We address the problem of semantic nighttime image segmentation and improve the state-of-the-art, by adapting daytime models to nighttime without using nighttime annotations. Moreover, we design a new evaluation framework to address the substantial uncertainty of semantics in nighttime images. Our central contributions are: 1) a curriculum framework to gradually adapt semantic segmentation models from day to night through progressively darker times of day, exploiting cross-time-of-day correspondences between daytime images from a reference map and dark images to guide the label inference in the dark domains; 2) a novel uncertainty-aware annotation and evaluation framework and metric for semantic segmentation, including image regions beyond human recognition capability in the evaluation in a principled fashion; 3) the Dark Zurich dataset, comprising 2416 unlabeled nighttime and 2920 unlabeled twilight images with correspondences to their daytime counterparts plus a set of 201 nighttime images with fine pixel-level annotations created with our protocol, which serves as a first benchmark for our novel evaluation. Experiments show that our map-guided curriculum adaptation significantly outperforms state-of-the-art methods on nighttime sets both for standard metrics and our uncertainty-aware metric. Furthermore, our uncertainty-aware evaluation reveals that selective invalidation of predictions can improve results on data with ambiguous content such as our benchmark and profit safety-oriented applications involving invalid inputs.

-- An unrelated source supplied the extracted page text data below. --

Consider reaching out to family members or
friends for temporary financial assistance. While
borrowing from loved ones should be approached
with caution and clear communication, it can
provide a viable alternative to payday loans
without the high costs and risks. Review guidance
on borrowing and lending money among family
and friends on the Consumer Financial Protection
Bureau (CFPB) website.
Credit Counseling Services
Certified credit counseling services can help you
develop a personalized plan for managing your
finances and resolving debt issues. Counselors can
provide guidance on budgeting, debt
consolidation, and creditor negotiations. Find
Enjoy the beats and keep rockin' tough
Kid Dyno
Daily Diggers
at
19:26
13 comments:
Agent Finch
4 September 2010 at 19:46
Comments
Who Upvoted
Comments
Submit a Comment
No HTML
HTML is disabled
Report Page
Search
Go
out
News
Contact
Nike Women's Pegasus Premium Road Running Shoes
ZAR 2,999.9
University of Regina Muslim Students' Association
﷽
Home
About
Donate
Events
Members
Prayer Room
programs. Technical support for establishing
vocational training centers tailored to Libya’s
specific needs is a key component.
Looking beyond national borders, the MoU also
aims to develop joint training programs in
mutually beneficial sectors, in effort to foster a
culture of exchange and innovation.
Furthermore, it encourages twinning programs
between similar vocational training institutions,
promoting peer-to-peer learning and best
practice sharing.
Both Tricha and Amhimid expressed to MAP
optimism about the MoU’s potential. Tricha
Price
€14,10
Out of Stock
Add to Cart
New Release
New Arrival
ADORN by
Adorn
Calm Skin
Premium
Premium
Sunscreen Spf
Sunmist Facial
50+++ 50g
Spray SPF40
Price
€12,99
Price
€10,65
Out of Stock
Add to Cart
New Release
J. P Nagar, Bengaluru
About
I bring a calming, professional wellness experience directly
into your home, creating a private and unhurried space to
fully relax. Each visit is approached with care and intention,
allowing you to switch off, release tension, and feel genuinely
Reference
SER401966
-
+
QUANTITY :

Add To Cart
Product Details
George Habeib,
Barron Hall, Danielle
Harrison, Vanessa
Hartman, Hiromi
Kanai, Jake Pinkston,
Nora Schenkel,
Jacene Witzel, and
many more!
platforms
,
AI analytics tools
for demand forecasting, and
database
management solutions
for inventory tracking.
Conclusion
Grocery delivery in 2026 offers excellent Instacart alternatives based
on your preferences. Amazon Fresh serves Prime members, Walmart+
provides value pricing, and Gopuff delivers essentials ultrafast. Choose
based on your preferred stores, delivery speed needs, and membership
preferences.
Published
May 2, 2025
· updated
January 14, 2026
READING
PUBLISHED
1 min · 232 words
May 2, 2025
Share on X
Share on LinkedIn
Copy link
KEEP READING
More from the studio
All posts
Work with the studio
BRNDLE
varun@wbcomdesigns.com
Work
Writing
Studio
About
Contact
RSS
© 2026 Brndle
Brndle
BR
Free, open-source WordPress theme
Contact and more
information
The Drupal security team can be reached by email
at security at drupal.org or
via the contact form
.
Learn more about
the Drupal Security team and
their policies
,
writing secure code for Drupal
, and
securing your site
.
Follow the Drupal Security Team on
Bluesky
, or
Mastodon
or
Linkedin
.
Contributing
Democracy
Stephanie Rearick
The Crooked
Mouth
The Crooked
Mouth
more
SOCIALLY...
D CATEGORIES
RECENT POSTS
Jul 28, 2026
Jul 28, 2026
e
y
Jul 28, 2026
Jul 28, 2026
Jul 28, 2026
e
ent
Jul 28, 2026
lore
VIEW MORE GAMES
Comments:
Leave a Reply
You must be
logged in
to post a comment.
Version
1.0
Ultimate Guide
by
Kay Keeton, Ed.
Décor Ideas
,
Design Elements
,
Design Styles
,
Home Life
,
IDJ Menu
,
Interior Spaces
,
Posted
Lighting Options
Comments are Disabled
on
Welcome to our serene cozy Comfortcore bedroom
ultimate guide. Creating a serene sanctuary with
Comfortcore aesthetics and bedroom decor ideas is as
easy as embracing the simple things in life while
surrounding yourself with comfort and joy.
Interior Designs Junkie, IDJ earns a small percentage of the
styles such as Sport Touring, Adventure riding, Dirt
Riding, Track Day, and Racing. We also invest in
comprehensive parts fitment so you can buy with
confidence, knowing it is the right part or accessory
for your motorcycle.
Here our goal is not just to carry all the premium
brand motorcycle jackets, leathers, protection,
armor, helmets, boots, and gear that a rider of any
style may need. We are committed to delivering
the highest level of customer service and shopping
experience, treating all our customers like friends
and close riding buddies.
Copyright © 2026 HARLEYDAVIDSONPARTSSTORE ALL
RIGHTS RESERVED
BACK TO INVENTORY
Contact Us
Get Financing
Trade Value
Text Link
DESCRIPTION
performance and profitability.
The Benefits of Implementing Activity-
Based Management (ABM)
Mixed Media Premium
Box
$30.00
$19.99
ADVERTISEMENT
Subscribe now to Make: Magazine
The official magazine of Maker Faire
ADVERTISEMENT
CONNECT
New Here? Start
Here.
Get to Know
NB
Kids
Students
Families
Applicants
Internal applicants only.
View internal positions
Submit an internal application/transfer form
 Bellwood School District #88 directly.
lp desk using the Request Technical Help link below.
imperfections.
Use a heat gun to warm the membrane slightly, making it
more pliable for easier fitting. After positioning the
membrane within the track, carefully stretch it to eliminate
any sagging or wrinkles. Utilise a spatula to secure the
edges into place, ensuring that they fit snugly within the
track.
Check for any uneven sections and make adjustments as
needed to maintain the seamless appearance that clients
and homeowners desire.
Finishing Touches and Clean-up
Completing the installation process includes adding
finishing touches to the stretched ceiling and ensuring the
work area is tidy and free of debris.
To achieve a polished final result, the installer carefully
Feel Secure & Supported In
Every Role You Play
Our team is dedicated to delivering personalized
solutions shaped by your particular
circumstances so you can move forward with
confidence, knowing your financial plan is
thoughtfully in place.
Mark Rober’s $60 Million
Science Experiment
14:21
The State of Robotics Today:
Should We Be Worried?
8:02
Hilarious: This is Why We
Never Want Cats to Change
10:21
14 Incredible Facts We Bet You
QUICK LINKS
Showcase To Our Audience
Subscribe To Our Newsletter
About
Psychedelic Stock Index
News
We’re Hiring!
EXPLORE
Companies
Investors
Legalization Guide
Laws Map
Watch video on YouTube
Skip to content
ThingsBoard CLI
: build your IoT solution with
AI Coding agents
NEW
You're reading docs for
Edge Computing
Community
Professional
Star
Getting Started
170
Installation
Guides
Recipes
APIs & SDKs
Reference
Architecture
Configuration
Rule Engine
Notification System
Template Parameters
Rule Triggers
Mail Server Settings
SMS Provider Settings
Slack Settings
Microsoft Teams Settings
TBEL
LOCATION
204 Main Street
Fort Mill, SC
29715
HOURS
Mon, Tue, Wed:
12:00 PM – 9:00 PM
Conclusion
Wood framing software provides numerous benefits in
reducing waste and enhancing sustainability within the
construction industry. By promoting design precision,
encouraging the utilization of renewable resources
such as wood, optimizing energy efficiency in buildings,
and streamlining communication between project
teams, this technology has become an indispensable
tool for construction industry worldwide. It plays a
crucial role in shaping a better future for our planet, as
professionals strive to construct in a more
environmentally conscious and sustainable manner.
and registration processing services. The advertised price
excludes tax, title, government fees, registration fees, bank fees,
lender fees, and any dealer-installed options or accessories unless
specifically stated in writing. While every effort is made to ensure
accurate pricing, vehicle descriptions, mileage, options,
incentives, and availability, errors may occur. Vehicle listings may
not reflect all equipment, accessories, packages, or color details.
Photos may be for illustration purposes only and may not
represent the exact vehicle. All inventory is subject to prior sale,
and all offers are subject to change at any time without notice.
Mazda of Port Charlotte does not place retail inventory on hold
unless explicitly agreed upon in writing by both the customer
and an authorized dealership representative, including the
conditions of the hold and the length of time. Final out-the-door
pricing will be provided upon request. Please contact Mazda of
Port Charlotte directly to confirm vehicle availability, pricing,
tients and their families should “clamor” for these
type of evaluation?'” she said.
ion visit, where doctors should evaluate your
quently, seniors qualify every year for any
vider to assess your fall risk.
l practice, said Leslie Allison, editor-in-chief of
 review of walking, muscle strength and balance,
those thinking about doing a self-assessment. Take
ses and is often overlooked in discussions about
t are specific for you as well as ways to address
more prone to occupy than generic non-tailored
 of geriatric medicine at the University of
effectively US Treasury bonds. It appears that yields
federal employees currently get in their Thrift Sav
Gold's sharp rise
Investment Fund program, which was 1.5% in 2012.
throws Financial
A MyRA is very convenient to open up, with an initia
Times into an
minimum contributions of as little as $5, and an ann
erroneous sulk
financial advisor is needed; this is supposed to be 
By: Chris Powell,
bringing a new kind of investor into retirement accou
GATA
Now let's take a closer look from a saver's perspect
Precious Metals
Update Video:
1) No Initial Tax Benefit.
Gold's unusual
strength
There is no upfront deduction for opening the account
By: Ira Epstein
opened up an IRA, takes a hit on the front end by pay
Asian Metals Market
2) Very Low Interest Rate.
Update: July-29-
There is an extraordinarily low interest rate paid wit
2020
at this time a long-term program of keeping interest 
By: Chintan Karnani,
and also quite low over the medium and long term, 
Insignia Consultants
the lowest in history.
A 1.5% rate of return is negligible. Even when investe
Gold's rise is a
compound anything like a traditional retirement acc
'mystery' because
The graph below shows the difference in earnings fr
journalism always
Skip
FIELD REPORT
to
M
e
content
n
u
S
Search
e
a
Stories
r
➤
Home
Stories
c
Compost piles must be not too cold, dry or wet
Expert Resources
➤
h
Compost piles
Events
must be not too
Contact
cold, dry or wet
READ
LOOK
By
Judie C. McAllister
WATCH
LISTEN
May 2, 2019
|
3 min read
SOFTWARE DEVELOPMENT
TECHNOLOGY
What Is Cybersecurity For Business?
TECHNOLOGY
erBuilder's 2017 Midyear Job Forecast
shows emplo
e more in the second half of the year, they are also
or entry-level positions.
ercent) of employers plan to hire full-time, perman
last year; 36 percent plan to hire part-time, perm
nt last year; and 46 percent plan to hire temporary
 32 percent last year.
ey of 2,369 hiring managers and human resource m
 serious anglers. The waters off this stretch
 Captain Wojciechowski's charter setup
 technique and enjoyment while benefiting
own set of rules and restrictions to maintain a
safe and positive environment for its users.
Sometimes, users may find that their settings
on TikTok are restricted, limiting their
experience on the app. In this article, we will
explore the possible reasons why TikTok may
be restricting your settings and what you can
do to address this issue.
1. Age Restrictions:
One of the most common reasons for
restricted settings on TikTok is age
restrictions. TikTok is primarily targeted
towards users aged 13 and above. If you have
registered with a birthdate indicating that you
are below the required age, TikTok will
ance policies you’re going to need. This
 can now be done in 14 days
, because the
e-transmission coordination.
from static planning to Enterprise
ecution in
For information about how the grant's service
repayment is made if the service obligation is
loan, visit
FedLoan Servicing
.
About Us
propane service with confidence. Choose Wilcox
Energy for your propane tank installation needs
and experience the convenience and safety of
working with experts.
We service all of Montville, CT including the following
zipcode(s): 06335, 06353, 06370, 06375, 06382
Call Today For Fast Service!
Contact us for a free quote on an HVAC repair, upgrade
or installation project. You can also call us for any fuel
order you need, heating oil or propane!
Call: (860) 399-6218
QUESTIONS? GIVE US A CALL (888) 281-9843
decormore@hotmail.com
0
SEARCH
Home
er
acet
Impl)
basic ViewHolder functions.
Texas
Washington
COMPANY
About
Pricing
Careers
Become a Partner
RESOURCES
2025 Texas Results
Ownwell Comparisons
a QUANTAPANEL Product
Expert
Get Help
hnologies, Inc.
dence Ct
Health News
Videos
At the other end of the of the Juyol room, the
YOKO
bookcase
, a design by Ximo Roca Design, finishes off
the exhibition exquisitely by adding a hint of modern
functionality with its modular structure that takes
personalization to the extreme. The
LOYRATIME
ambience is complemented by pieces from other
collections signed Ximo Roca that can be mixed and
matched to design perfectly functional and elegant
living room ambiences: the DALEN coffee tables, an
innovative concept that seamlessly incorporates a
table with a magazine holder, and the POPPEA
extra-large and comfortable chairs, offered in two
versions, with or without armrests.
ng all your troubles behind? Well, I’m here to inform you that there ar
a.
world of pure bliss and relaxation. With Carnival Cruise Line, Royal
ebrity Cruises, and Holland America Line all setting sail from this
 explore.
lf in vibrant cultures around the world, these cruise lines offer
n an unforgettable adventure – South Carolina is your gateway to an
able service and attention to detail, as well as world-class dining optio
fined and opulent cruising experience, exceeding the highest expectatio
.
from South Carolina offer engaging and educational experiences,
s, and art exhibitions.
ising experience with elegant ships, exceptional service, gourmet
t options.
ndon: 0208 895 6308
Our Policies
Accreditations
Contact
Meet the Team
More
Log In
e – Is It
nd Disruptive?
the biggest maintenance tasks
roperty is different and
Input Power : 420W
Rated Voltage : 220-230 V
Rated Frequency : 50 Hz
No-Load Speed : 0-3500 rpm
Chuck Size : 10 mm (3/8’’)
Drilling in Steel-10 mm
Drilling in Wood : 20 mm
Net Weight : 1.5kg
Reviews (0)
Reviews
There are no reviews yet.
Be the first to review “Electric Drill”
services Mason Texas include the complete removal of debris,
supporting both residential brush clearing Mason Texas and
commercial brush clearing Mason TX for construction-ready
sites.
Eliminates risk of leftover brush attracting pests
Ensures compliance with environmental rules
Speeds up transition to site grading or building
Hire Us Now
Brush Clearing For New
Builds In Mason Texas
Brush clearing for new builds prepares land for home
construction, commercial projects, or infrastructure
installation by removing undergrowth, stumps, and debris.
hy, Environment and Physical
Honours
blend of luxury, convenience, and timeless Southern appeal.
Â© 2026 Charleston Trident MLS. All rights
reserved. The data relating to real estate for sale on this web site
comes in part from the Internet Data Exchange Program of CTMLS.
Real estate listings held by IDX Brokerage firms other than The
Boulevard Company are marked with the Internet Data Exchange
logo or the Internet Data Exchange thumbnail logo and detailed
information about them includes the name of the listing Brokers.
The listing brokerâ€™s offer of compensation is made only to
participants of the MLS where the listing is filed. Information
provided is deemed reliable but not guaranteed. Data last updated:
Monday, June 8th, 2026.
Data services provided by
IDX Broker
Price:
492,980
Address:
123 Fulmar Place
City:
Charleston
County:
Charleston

我们通过适应白天模型到夜间而不使用夜间注释来解决语义夜间图像分割问题,并改进了现有技术。此外,我们设计了一个新的评估框架来解决夜间图像中语义的巨大不确定性。我们的主要贡献是:1)一个课程框架,通过白天图像的跨时间对应关系,从白天逐渐适应语义分割模型到夜间,从参考图中的白天图像和暗图像引导暗域中的标签推断;2)一种新的不确定性感知注释和评估框架和语义分割指标,包括以一种有原则的方式评估中超出人类识别能力的图像区域;3)Dark Zurich 数据集,包括 2416 张未标记的夜间图像和 2920 张未标记的黄昏图像,与它们的白天对应图像相对应,加上一组 201 张夜间图像,这些图像具有我们的协议创建的精细像素级注释,这是我们新评估的第一个基准。实验表明,我们的地图引导课程自适应在夜间集上的标准指标和我们的不确定性感知指标上都显著优于现有技术方法。此外,我们的不确定性感知评估表明,有选择地使预测无效可以提高我们基准测试等具有模糊内容的数据的结果,并有利于涉及无效输入的安全导向应用。